» **INSTRUCTION**:
Please output exactly the lines from the one containing "Date Posted" through the end of the records below, leaving out any pictures.

» **Items from a data source**:
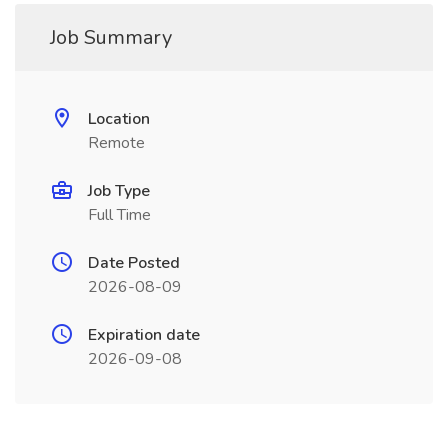
Job Summary
Location
Remote
Job Type
Full Time
Date Posted
2026-08-09
Expiration date
2026-09-08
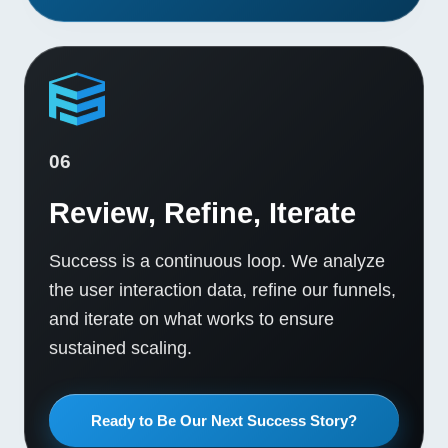
06
Review, Refine, Iterate
Success is a continuous loop. We analyze
the user interaction data, refine our funnels,
and iterate on what works to ensure
sustained scaling.
Ready to Be Our Next Success Story?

» **REPLY TO THE TASK**:
Date Posted
2026-08-09
Expiration date
2026-09-08
06
Review, Refine, Iterate
Success is a continuous loop. We analyze
the user interaction data, refine our funnels,
and iterate on what works to ensure
sustained scaling.
Ready to Be Our Next Success Story?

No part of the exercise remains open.